Don’t let the jarring yellow exterior and flashing reader board fool you. Tacoma Cheong Guk Jang is not a convenience store. It’s a rather unexpected and delicious find in the heart of Lakewood’s Korean eating district, near Chung Ki Wa and Olympus Women’s Spa.

In Ho Song, whose sister owns Gangnam BBQ across the street, opened the restaurant last summer with his wife, Ying Ji Ju, the restaurant’s chef.
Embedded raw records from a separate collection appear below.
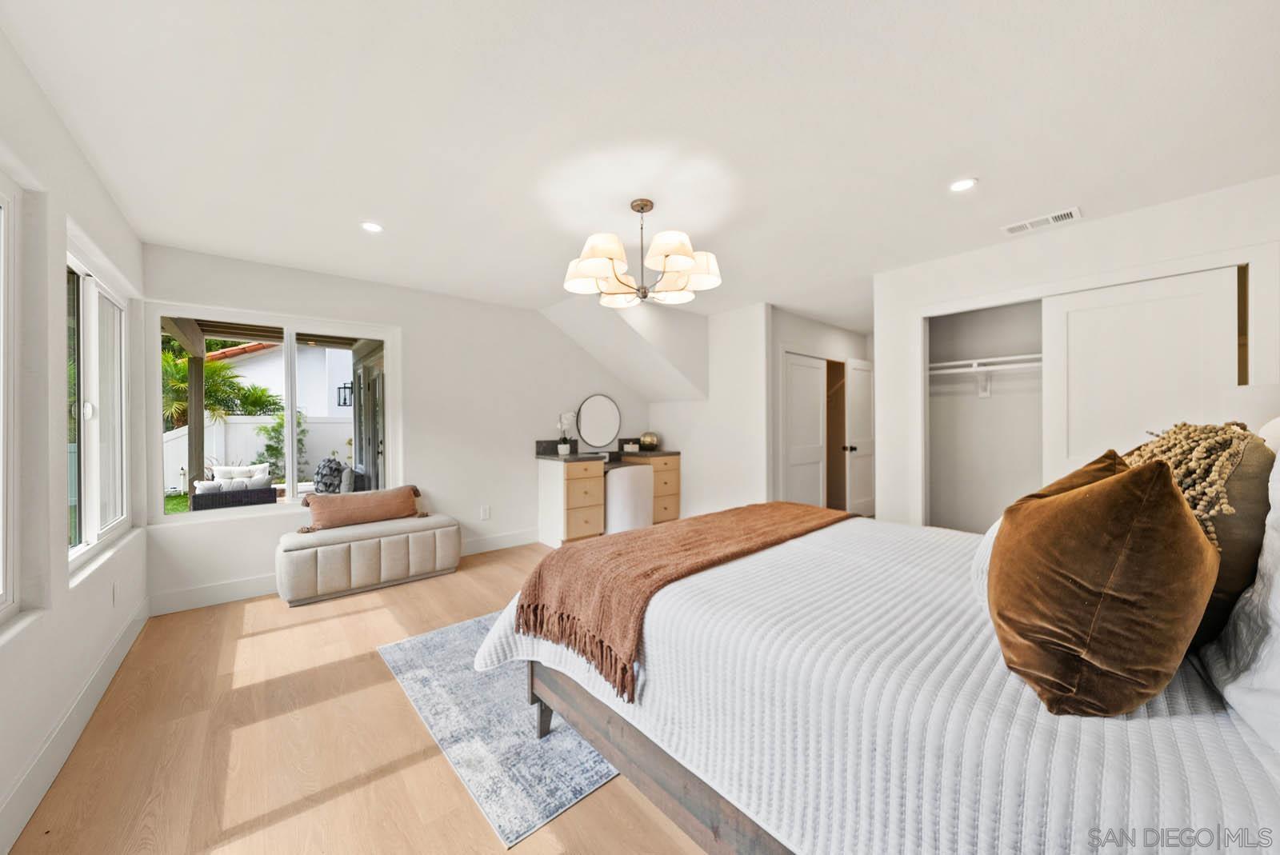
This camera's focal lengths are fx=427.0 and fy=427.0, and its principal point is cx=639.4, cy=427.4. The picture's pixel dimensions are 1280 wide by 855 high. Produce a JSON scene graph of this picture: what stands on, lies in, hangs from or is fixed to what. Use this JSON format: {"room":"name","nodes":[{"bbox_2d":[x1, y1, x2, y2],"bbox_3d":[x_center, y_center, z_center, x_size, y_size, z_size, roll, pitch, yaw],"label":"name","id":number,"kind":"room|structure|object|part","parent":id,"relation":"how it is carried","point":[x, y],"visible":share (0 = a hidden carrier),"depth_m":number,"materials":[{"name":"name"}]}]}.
{"room":"bedroom","nodes":[
{"label":"bedroom","id":0,"kind":"room"},
{"bbox_2d":[0,28,147,854],"bbox_3d":[-1.769,0.028,0.986,0.154,2.501,5.017,0,0,-41],"label":"left wall","id":1,"kind":"structure","parent":0,"point":[106,200],"depth_m":1.60,"materials":[{"name":"white paint"}]},
{"bbox_2d":[0,171,19,624],"bbox_3d":[-1.794,-0.076,0.987,0.112,1.471,1.277,0,0,-41],"label":"window","id":2,"kind":"structure","parent":1,"relation":"in","point":[1,445],"depth_m":1.44,"materials":[{"name":"white"}]},
{"bbox_2d":[0,599,148,854],"bbox_3d":[-1.714,1.197,1.061,0.016,0.138,4.446,0,0,-41],"label":"baseboard","id":3,"kind":"structure","parent":1,"relation":"attached to","point":[114,669],"depth_m":1.61,"materials":[{"name":"white paint"}]},
{"bbox_2d":[65,243,129,569],"bbox_3d":[-2.820,-0.092,2.175,0.104,1.428,1.351,0,0,-41],"label":"window","id":4,"kind":"structure","parent":1,"relation":"in","point":[114,527],"depth_m":2.23,"materials":[{"name":"white glass"}]},
{"bbox_2d":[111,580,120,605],"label":"wall socket","id":5,"kind":"object","parent":1,"relation":"attached to","point":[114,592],"visible":0.98,"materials":[{"name":"white plastic"}]},
{"bbox_2d":[336,382,352,406],"bbox_3d":[-5.425,-0.599,7.874,0.230,0.484,0.220,0,0,-41],"label":"outdoor lantern","id":6,"kind":"object","parent":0,"point":[344,387],"visible":0.68,"depth_m":7.82,"materials":[{"name":"black metal"}]},
{"bbox_2d":[6,540,711,854],"bbox_3d":[0.758,1.299,2.818,6.578,0.099,5.358,0,0,-41],"label":"floor","id":7,"kind":"structure","parent":0,"point":[607,791],"depth_m":1.65,"materials":[{"name":"brown wood"}]},
{"bbox_2d":[275,513,463,606],"bbox_3d":[-2.131,1.017,3.477,1.257,0.455,0.512,0,0,-41],"label":"storage bench","id":8,"kind":"object","parent":7,"relation":"on","point":[424,544],"visible":0.98,"depth_m":3.22,"materials":[{"name":"fabric"}]},
{"bbox_2d":[298,484,423,530],"bbox_3d":[-2.257,0.647,3.522,0.890,0.281,0.261,0,0,-41],"label":"lumbar pillow","id":9,"kind":"object","parent":8,"relation":"on","point":[379,494],"visible":1,"depth_m":3.42,"materials":[{"name":"fabric"}]},
{"bbox_2d":[376,611,619,848],"bbox_3d":[-0.054,1.245,2.568,2.217,0.010,1.614,0,0,-41],"label":"rug","id":10,"kind":"object","parent":7,"relation":"on","point":[572,796],"visible":0.46,"depth_m":1.75,"materials":[{"name":"carpet"}]},
{"bbox_2d":[536,450,679,546],"bbox_3d":[-0.322,0.714,4.882,1.651,1.030,0.626,0,0,-41],"label":"vanity cabinet","id":11,"kind":"object","parent":7,"relation":"on","point":[572,485],"visible":0.91,"depth_m":4.49,"materials":[{"name":"brown wood"}]},
{"bbox_2d":[536,440,681,462],"bbox_3d":[-0.295,0.241,4.623,1.504,0.173,0.706,0,0,-41],"label":"countertop","id":12,"kind":"structure","parent":11,"relation":"on","point":[552,442],"depth_m":4.51,"materials":[{"name":"stone"}]},
{"bbox_2d":[556,411,576,454],"bbox_3d":[-0.807,0.050,4.663,0.222,0.481,0.196,0,0,-41],"label":"potted orchid","id":13,"kind":"object","parent":12,"relation":"on","point":[565,447],"visible":0.99,"depth_m":4.63,"materials":[{"name":"white plant"}]},
{"bbox_2d":[575,394,621,450],"bbox_3d":[-0.478,-0.060,5.025,0.529,0.634,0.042,0,0,-41],"label":"round mirror","id":14,"kind":"object","parent":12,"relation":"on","point":[592,432],"visible":1,"depth_m":5.01,"materials":[{"name":"mirror"}]},
{"bbox_2d":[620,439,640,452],"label":"small box","id":15,"kind":"object","parent":12,"relation":"on","point":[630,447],"visible":0.99,"depth_m":5.17,"materials":[{"name":"white"}]},
{"bbox_2d":[637,432,659,450],"bbox_3d":[0.098,0.171,5.319,0.264,0.210,0.265,0,0,-41],"label":"decorative vase","id":16,"kind":"object","parent":12,"relation":"on","point":[647,440],"visible":0.99,"depth_m":5.22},
{"bbox_2d":[604,463,654,534],"bbox_3d":[-0.216,0.827,4.791,0.623,0.801,0.599,0,0,-41],"label":"chair","id":17,"kind":"object","parent":7,"relation":"on","point":[612,499],"visible":0.67,"depth_m":4.53,"materials":[{"name":"white fabric"}]},
{"bbox_2d":[484,431,1279,854],"bbox_3d":[0.918,0.585,1.570,1.925,1.292,2.283,0,0,-41],"label":"bed","id":18,"kind":"object","parent":7,"relation":"on","point":[667,766],"visible":0.8,"depth_m":0.93,"materials":[{"name":"white fabric"}]},
{"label":"bed leg","id":19,"kind":"part","parent":18,"relation":"part of","materials":[{"name":"wood"}]},
{"bbox_3d":[0.474,1.021,1.430,0.987,0.397,1.813,0,0,-41],"label":"bed frame","id":20,"kind":"part","parent":18,"relation":"part of","materials":[{"name":"brown wood"}]},
{"bbox_2d":[508,500,851,700],"bbox_3d":[0.343,0.630,2.061,1.779,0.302,0.668,0,0,-41],"label":"throw blanket","id":21,"kind":"object","parent":18,"relation":"on","point":[792,510],"visible":0.96,"depth_m":1.66,"materials":[{"name":"fabric"}]},
{"bbox_2d":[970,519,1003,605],"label":"white pillow","id":22,"kind":"object","parent":18,"relation":"on","point":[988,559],"visible":0.13,"depth_m":1.26,"materials":[{"name":"white fabric"}]},
{"bbox_2d":[988,451,1221,716],"bbox_3d":[1.010,0.312,0.968,0.504,0.514,0.337,0,0,-41],"label":"brown pillow","id":23,"kind":"object","parent":18,"relation":"on","point":[1186,530],"visible":1,"depth_m":0.82,"materials":[{"name":"fabric"}]},
{"bbox_2d":[1126,420,1276,646],"bbox_3d":[1.439,0.265,1.125,0.518,0.550,0.278,0,0,-41],"label":"brown pillow","id":24,"kind":"object","parent":18,"relation":"on","point":[1256,462],"visible":0.48,"depth_m":1.00,"materials":[{"name":"brown fabric"}]},
{"bbox_2d":[1202,432,1279,758],"bbox_3d":[1.321,0.282,0.786,0.744,0.597,0.316,0,0,-41],"label":"white pillow","id":25,"kind":"object","parent":18,"relation":"on","point":[1278,579],"visible":0.94,"depth_m":0.82,"materials":[{"name":"white fabric"}]},
{"bbox_2d":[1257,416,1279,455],"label":"white pillow","id":26,"kind":"object","parent":18,"relation":"on","point":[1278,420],"visible":0.31,"depth_m":1.34,"materials":[{"name":"white fabric"}]},
{"bbox_2d":[140,243,648,613],"bbox_3d":[-1.536,-0.004,4.361,4.686,2.488,0.153,0,0,-41],"label":"back wall","id":27,"kind":"structure","parent":0,"point":[562,338],"depth_m":3.92,"materials":[{"name":"white paint"}]},
{"bbox_2d":[149,304,397,522],"bbox_3d":[-2.768,-0.091,3.410,1.481,1.492,0.119,0,0,-41],"label":"sliding window","id":28,"kind":"structure","parent":27,"relation":"in","point":[174,519],"depth_m":3.34,"materials":[{"name":"white glass"}]},
{"bbox_2d":[147,527,536,616],"bbox_3d":[-2.052,1.185,3.855,3.286,0.140,0.016,0,0,-41],"label":"baseboard","id":29,"kind":"structure","parent":27,"relation":"attached to","point":[204,592],"depth_m":3.10,"materials":[{"name":"white paint"}]},
{"bbox_2d":[480,504,491,518],"bbox_3d":[-1.539,0.846,4.264,0.076,0.126,0.014,0,0,-41],"label":"wall socket","id":30,"kind":"object","parent":27,"relation":"attached to","point":[487,514],"visible":0.98,"depth_m":4.26,"materials":[{"name":"white plastic"}]},
{"bbox_2d":[0,0,1279,333],"bbox_3d":[0.751,-1.276,2.979,6.359,0.108,5.353,0,0,-41],"label":"ceiling","id":31,"kind":"structure","parent":0,"point":[359,206],"depth_m":1.72,"materials":[{"name":"white paint"}]},
{"bbox_2d":[360,220,383,232],"bbox_3d":[-1.645,-1.230,2.625,0.136,0.007,0.136,0,0,-41],"label":"recessed light","id":32,"kind":"object","parent":31,"relation":"in","point":[374,228],"visible":0.99,"depth_m":2.62,"materials":[{"name":"white"}]},
{"bbox_2d":[562,197,723,308],"bbox_3d":[0.015,-0.966,2.397,0.857,0.525,0.854,0,0,-41],"label":"chandelier","id":33,"kind":"object","parent":31,"relation":"hanging from","point":[687,265],"visible":0.99,"depth_m":2.26,"materials":[{"name":"metal"}]},
{"bbox_2d":[948,177,977,191],"bbox_3d":[1.649,-1.237,2.180,0.135,0.007,0.137,0,0,-41],"label":"recessed light","id":34,"kind":"object","parent":31,"relation":"in","point":[960,186],"visible":0.99,"depth_m":2.18,"materials":[{"name":"white"}]},
{"bbox_2d":[1001,206,1082,234],"bbox_3d":[2.417,-1.237,2.567,0.158,0.011,0.358,0,0,-41],"label":"air vent","id":35,"kind":"object","parent":31,"relation":"attached to","point":[1068,215],"visible":0.99,"depth_m":2.55,"materials":[{"name":"white metal"}]},
{"bbox_2d":[654,300,771,520],"bbox_3d":[0.713,-0.015,4.918,0.125,2.480,1.862,0,0,-41],"label":"alcove wall","id":36,"kind":"structure","parent":0,"point":[665,405],"depth_m":4.57,"materials":[{"name":"white paint"}]},
{"bbox_2d":[768,307,871,510],"bbox_3d":[2.289,0.001,5.255,2.405,2.489,0.551,0,0,-41],"label":"hallway wall","id":37,"kind":"structure","parent":0,"point":[792,335],"depth_m":4.98,"materials":[{"name":"white paint"}]},
{"bbox_2d":[780,351,827,507],"bbox_3d":[1.887,0.205,4.865,0.830,2.040,0.086,0,0,-41],"label":"door","id":38,"kind":"structure","parent":37,"relation":"in","point":[818,430],"depth_m":4.86,"materials":[{"name":"white paint"}]},
{"bbox_2d":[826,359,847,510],"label":"closet doorway","id":39,"kind":"object","parent":37,"relation":"in","point":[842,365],"visible":0.32,"depth_m":5.65,"materials":[{"name":"brown wood"}]},
{"bbox_2d":[844,357,875,518],"bbox_3d":[2.859,0.184,5.443,0.740,2.014,0.138,0,0,-41],"label":"door","id":40,"kind":"structure","parent":37,"relation":"in","point":[855,432],"depth_m":5.37,"materials":[{"name":"white paint"}]},
{"bbox_2d":[874,175,1279,528],"bbox_3d":[2.753,-0.008,2.610,0.128,2.446,2.385,0,0,-41],"label":"closet wall","id":41,"kind":"structure","parent":0,"point":[1173,215],"depth_m":2.77,"materials":[{"name":"white paint"}]},
{"bbox_2d":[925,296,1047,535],"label":"closet","id":42,"kind":"object","parent":41,"relation":"in","point":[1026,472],"visible":0.6,"depth_m":3.64,"materials":[{"name":"white paint"}]},
{"bbox_2d":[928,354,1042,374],"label":"closet shelf","id":43,"kind":"object","parent":42,"relation":"attached to","point":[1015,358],"visible":0.65,"depth_m":3.60,"materials":[{"name":"white"}]},
{"bbox_2d":[1042,264,1239,480],"bbox_3d":[2.882,0.183,2.467,0.061,2.062,0.891,0,0,-41],"label":"sliding closet door","id":44,"kind":"structure","parent":41,"relation":"in","point":[1083,313],"depth_m":2.47,"materials":[{"name":"white paint"}]},
{"label":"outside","id":45,"kind":"structure","parent":0,"visible":0},
{"bbox_2d":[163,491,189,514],"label":"lawn","id":46,"kind":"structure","parent":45,"point":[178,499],"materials":[{"name":"green plant"}]},
{"bbox_2d":[210,341,355,418],"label":"neighboring house","id":47,"kind":"structure","parent":45,"point":[342,407],"materials":[{"name":"white paint"}]},
{"bbox_2d":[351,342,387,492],"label":"exterior door","id":48,"kind":"structure","parent":45,"point":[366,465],"depth_m":5.66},
{"label":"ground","id":49,"kind":"structure","parent":45,"visible":0},
{"bbox_2d":[186,346,204,484],"bbox_3d":[-5.763,0.095,5.555,0.148,2.224,0.144,0,0,-41],"label":"patio post","id":50,"kind":"object","parent":49,"relation":"on","point":[191,430],"visible":0.6,"depth_m":5.51,"materials":[{"name":"wood"}]},
{"bbox_2d":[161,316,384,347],"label":"patio roof","id":51,"kind":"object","parent":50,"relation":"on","point":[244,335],"visible":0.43,"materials":[{"name":"brown wood"}]},
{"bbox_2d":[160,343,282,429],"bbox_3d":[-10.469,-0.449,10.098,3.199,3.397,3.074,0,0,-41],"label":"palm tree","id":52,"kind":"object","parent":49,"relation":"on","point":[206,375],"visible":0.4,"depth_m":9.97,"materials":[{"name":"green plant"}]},
{"bbox_2d":[189,470,277,510],"bbox_3d":[-5.109,0.928,5.426,0.821,0.844,0.818,0,0,-41],"label":"outdoor sofa","id":53,"kind":"object","parent":49,"relation":"on","point":[196,505],"visible":0.54,"depth_m":5.19,"materials":[{"name":"grey wicker"}]},
{"bbox_2d":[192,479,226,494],"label":"white pillow","id":54,"kind":"object","parent":53,"relation":"on","point":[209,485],"visible":0.38,"depth_m":4.99,"materials":[{"name":"white fabric"}]},
{"bbox_2d":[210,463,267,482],"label":"outdoor pillow","id":55,"kind":"object","parent":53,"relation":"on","point":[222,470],"visible":0.37,"depth_m":6.98,"materials":[{"name":"white fabric"}]},
{"bbox_2d":[161,413,351,491],"bbox_3d":[-8.738,0.596,9.583,7.342,1.664,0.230,0,0,-41],"label":"white fence","id":56,"kind":"object","parent":49,"relation":"on","point":[218,427],"visible":0.37,"depth_m":9.63,"materials":[{"name":"white plastic"}]},
{"bbox_2d":[257,408,306,478],"bbox_3d":[-7.689,0.502,9.227,0.975,1.776,0.845,0,0,-41],"label":"shrub","id":57,"kind":"object","parent":49,"relation":"on","point":[282,425],"visible":0.58,"depth_m":9.11,"materials":[{"name":"green plant"}]},
{"bbox_2d":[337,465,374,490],"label":"outdoor chair","id":58,"kind":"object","parent":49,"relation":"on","point":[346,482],"visible":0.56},
{"bbox_2d":[312,456,349,493],"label":"pillow","id":59,"kind":"object","parent":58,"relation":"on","point":[329,472],"visible":0.69,"depth_m":5.82,"materials":[{"name":"fabric"}]}
]}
Cheong Guk Jang is named after the assertive fermented soybean paste and the soup of the same name. (It’s on the menu for $7.99. Be warned, it’s flavor punched.)

Pictured here are six of eight banchan served with meals at Cheong Guk Jang, a new Korean soup restaurant in Lakewood.
Pictured here are six of eight banchan served with meals at Cheong Guk Jang, a new Korean soup restaurant in Lakewood.

The scene: The space formerly held another soup restaurant. The new restaurant still carries the same bones, but the dining room has been lightened and brightened with paint and stylish decor. You’ll find lots of wood wrapping the dining room, accent lighting and wooden chairs with backs wrapped in fabric.

Spicy beef stew.
Spicy beef stew.

The menu: Soup, soup and more soup. Three solid pages of choices – all around $7-$9 – with a few pages of more costly grilled and rice-based dishes. Dumpling soup ($8.99) was Korean comfort eating at its finest with wispy dumplings floating in a mild broth. Assertive spicy shredded beef stew ($7.99) nearly induced a coughing fit with every pepper-fueled bite. The homemade noodle and rounded potato soup ($7.99) came with chewy pull from slippery noodles paired with dark rounds of grated potato that tasted something like Korean gnocchi. Soups came with rice (including the option for the purple/brown rice) and eight dishes of banchan. Spike your soup with flavor from a condiment tray on every table.

If you don’t get soup: Order the kalbi, grilled beef short ribs, for $19.99.